Todos esos indicios muestran la peligrosa situación que ha creado Estados Unidos en el mundo, máxime cuando, además de las instalaciones en su país, Washington dispone en la actualidad de setecientas treinta y cinco bases militares en cinco continentes, que cuentan con un total de ochocientos cuarenta mil soldados, incluyendo a los acantonados en Estados Unidos. Dispone, además, de convenios de cooperación en otras doscientas cincuenta instalaciones militares más en el exterior, gracias a acuerdos a menudo opacos o secretos con gobiernos de diferentes países.
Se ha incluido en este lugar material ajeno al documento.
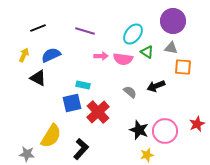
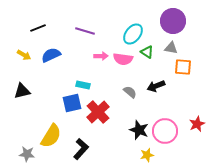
yellow arrow: rotated 96 degrees clockwise
black triangle: moved 16 px left, 13 px down; rotated 42 degrees counterclockwise
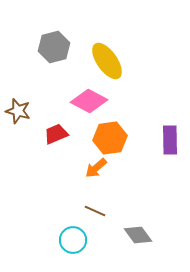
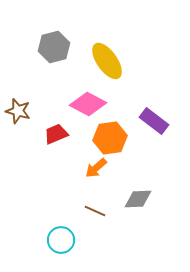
pink diamond: moved 1 px left, 3 px down
purple rectangle: moved 16 px left, 19 px up; rotated 52 degrees counterclockwise
gray diamond: moved 36 px up; rotated 56 degrees counterclockwise
cyan circle: moved 12 px left
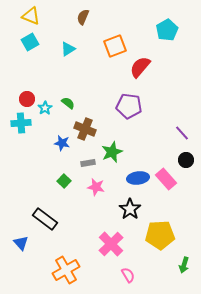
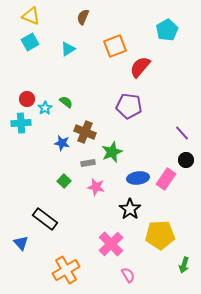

Estados Unidos (que se siente ganador de la guerra fría, aunque constata sus crecientes dificultades) se resiste a aceptar que no puede imponer un mundo unipolar, y que las tendencias estratégicas globales caminan hacia un esquema internacional de cinco grandes potencias: China, Rusia, India, Unión Europea y Estados Unidos. Para evitarlo, no duda en preparar la guerra. La ruptura unilateral del Tratado de Misiles Antibalísticos (ABM, firmado por la Unión Soviética y Estados Unidos, y que fue una pieza clave del equilibrio nuclear y del mantenimiento de la paz en el mundo) que decidió Estados Unidos creó una peligrosa situación. Ahora, Washington ha impuesto a Europa occidental un nuevo impulso guerrero y una cuña de Estados-cliente (desde Polonia y Chequia hasta los países bálticos) entre Francia y Alemania, por un lado, y Rusia y China por otro. El nuevo escudo antimisiles es otro paso hacia la guerra. Tras haber incendiado buena parte de Oriente Medio, después de haber invadido Afganistán e Iraq, y forzado a sus aliados europeos a una sumisión que traerá consecuencias futuras, y mientras prepara la guerra contra Irán, el gobierno norteamericano aumenta la tensión en Europa oriental e impulsa la carrera armamentista en el espacio. Es un nuevo peligro para el mundo: la irresistible carrera (hacia la guerra) de George W. Bush.